Saturday, September 4, 2010

Beautiful Beans

I don't know what these beans are called. I called them a French Shell Bean. A quick internet photo search came up with one listing for "Tongue of Fire" beans. I bought some at the grocery store last fall as a fresh shelling bean. We enjoyed them so I set a few pods aside and dried them to plant this spring. We got another meal out of them and I've set aside a few more for next year. I found that they are best harvested when the pod is pink and white, then the beans inside are more mature. The pods that had more green, had pale green beans. They all turned white when we cooked them with some tomatoes. They were lovely and tender.
These are Scarlet Runner Beans. When I planted them I don't remember noticing that the beans were purple and black. I think they will fade as they dry. It was a wonderful surprise to open the first brown pod and find lovely lavender and black beans. There will be more of these soon.
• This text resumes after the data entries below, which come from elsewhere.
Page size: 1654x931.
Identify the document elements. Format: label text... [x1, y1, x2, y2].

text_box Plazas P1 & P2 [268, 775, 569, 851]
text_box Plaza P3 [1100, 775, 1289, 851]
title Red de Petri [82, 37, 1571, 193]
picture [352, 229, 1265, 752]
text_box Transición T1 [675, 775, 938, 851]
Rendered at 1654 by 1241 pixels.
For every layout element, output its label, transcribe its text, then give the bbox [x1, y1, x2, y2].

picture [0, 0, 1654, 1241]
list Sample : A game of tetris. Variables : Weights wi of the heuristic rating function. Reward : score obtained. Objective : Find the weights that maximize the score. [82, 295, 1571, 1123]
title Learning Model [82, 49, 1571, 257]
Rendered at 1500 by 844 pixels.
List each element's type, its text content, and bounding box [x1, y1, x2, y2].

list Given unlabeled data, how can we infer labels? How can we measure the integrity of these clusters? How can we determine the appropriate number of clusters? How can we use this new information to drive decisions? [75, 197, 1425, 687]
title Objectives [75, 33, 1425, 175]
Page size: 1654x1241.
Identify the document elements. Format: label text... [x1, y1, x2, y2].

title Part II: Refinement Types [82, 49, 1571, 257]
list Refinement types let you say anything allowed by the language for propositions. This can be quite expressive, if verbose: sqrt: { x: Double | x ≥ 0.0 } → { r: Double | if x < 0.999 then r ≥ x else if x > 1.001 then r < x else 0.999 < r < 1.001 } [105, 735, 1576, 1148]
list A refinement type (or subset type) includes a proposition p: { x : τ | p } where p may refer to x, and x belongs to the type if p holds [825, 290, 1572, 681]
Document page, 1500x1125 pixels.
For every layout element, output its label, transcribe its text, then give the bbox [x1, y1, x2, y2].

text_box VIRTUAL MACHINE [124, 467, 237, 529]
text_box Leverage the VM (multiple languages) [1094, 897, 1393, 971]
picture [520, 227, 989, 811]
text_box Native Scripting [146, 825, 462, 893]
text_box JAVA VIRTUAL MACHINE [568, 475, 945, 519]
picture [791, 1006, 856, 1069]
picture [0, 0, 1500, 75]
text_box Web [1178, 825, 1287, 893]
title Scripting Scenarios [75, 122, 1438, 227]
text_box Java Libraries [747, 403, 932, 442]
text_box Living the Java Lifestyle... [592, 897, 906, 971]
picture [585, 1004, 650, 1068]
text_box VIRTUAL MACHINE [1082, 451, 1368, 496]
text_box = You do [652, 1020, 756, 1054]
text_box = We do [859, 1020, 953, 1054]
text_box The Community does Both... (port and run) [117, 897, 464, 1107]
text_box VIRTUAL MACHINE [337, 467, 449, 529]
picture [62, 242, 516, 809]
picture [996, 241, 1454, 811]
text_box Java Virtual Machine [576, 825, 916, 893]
Here's an article about cooking shell beans. It makes me think that maybe I should cook seed and cook my pole beans that have gotten too tough to eat as green beans.

3 comments:

Marcia said...

Lovely beans and tomatoes, Emily.

We are enjoying nice weather here at Wintergreen.

Daphne Gould said...

Those look just like the runner beans I planted. Sadly mine didn't set until just recently. All the flowers formed and then fell off with no beans. They have been setting recently. I hope they have time to mature.

miss m said...

'Tongue of Fire' is a good guess. They look like the ones Daphne sent me. She dubbed them 'Ottawa Cranberry' (because I believe she originally got them from Ottawa Gardener who had no ID for them ?). The pods are identical, anyway, and for now still green and pink. Inside, the beans have no markings yet.

As for the Scarlet Runner beans, those I'm familiar with and they darken a bit as they dry but essentially keep their lovely black and purple markings.